REQUIREMENT:
Reproduce verbatim the lines between the line containing "Sign Up For Newsletters" and the line containing "Diploma in Multimedia", inclusive.

DATA SHOWN:
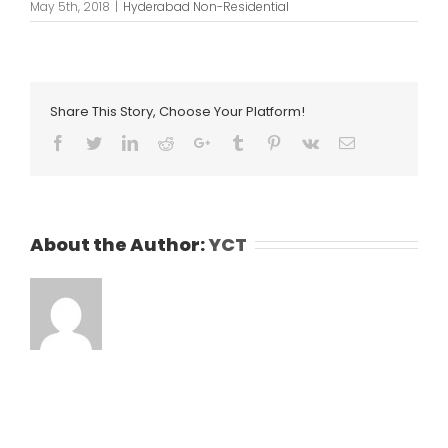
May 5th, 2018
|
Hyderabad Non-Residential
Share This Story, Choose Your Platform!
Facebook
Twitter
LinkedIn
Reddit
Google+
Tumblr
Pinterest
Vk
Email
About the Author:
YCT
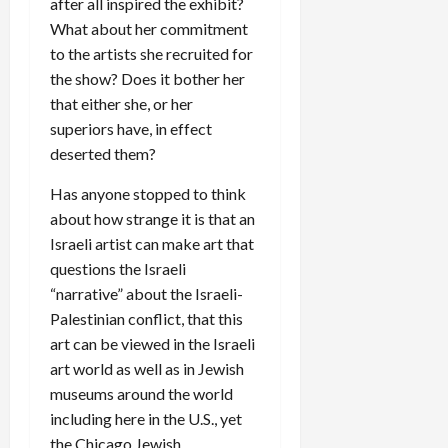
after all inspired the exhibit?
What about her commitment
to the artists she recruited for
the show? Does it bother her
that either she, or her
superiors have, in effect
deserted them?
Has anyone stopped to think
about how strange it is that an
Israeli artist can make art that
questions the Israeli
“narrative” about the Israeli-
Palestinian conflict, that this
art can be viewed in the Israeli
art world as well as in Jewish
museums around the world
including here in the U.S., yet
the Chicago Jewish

--

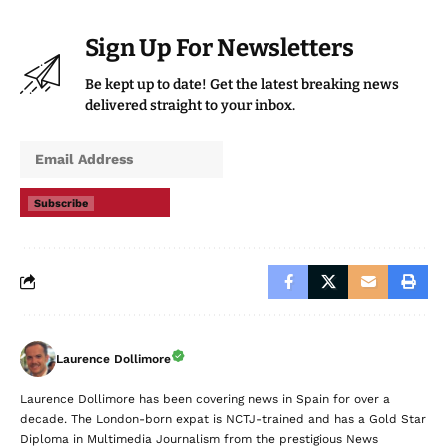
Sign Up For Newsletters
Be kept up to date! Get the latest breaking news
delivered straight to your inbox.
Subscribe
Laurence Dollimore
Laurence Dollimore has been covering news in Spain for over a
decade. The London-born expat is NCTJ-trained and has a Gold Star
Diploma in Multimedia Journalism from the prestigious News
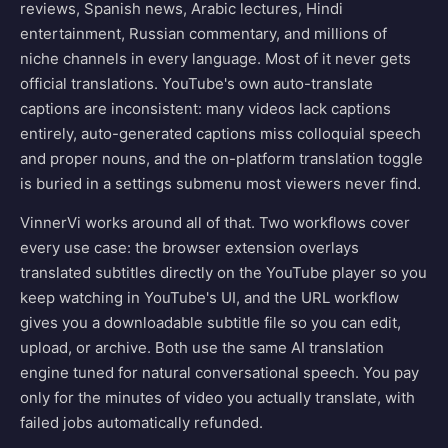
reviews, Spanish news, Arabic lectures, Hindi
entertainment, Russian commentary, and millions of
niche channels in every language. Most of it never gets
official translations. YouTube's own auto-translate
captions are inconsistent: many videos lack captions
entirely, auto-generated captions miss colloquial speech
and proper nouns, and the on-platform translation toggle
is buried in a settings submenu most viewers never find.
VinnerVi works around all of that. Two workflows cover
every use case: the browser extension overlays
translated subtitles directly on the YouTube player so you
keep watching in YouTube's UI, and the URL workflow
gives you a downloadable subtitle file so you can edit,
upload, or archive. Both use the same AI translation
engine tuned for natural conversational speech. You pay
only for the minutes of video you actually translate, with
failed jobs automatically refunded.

---

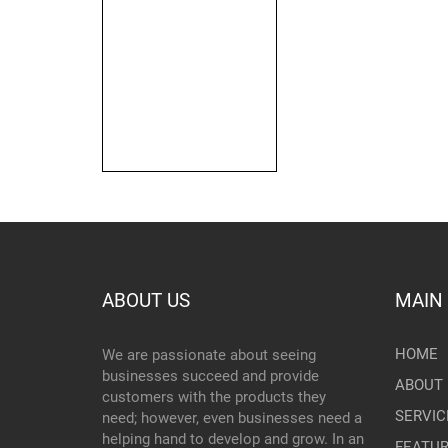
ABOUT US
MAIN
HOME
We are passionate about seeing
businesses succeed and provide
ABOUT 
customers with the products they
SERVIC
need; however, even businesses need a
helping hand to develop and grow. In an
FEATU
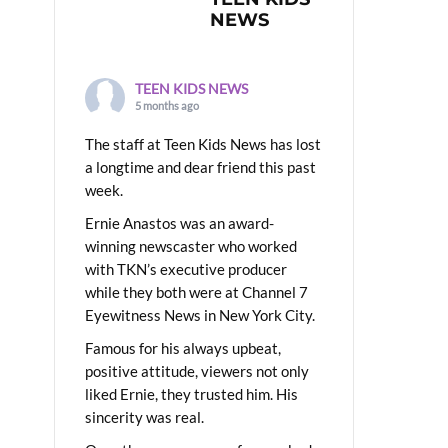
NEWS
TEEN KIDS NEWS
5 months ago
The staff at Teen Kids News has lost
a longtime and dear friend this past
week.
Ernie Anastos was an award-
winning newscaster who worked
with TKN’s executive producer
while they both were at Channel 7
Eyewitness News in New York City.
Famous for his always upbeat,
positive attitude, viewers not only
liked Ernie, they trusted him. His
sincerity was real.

RESPONSE FOR THIS EXERCISE:
Sign Up For Newsletters
Be kept up to date! Get the latest breaking news
delivered straight to your inbox.
Subscribe
Laurence Dollimore
Laurence Dollimore has been covering news in Spain for over a
decade. The London-born expat is NCTJ-trained and has a Gold Star
Diploma in Multimedia Journalism from the prestigious News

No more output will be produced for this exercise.